L'Algérie et l'islam, pour moi, c'est autre chose, c'est un
corps et une âme. "
Soucieux d'objectivité, l'auteur n'hésite pas, au
cours de son enquête, à débusquer les
manifestations de " mépris " de certains
Français à l'endroit des habitants de leur ancienne
colonie et les " caricatures " de l'islam entretenues parfois
par le pouvoir algérien lui-même pour garder les faveurs
de l'Occident. Il s'applique aussi à faire l'inventaire des
différentes formes d'" intégrismes " et d'" extrémismes " musulmans pour dessiner, progressivement,
un visage très contrasté et parfois lumineux d'une
Algérie certes défigurée par la violence mais
cherchant également à résister au terrorisme de
groupes et d'intérêts minoritaires.
Conclusion
Si l'on peut regretter que les poèmes de Frère
Christophe ne soient pas plus cités dans ce livre - leur
traduction en anglais n'était, il est vrai, pas des plus
simples - on se réjouira par contre du recours
systématique de l'auteur aux écrits des frères
ainsi qu'aux témoignages de leurs familles et de leurs
proches. Des entretiens avec Frère Didier de Tamié
auraient toutefois pu aider à une plus grande utilisation des
méditations de son ami Christophe.
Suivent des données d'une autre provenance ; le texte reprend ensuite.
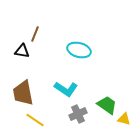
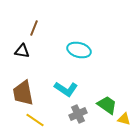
brown line: moved 1 px left, 6 px up
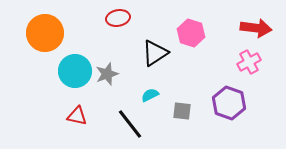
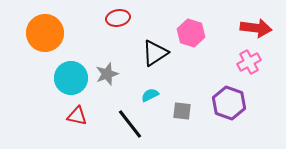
cyan circle: moved 4 px left, 7 px down
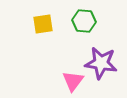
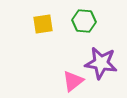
pink triangle: rotated 15 degrees clockwise
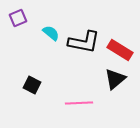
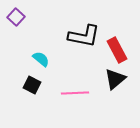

De même, certains
pourront estimer que la part réservée à
Christian de Chergé est trop grande par rapport à la
contribution des autres membres de la communauté. 1964 fut
certainement un tournant majeur, avec l'arrivée de nombreux
moines répondant à l'appel du Cardinal Duval, qui
souhaitait donner un nouveau souffle au monastère dans une
perspective conciliaire d'ouverture et d'inculturation. Des
frères comme Jean-Pierre Shumacher ont assurément
joué un rôle sous-estimé. Mais les recherches et
le livre de Marie-Christine Ray, le testament spirituel de Christian,
la publication de ses nombreux enseignements, sa fonction de prieur
et son histoire personnelle particulièrement éloquante
ont contribué à faire de lui le personnage principal
d'une histoire forcément soumise à des raccourcis
narratifs. Des études spécialisées
réservées aux cercles plus restreints de l'Ordre
cistercien-trappiste ne manqueront sûrement pas de
compléter le tableau pour ceux qui veulent aller plus loin
dans l'analyse. Au total, le livre apparaît vraiment comme le
fruit d'une recherche personnelle respectueuse des faits et des
opinions de chacun, dans leur diversité, leurs nuances et
leurs paradoxes. Ceci explique sans doute pourquoi il fut si bien
reçu par les familles et les amis des moines.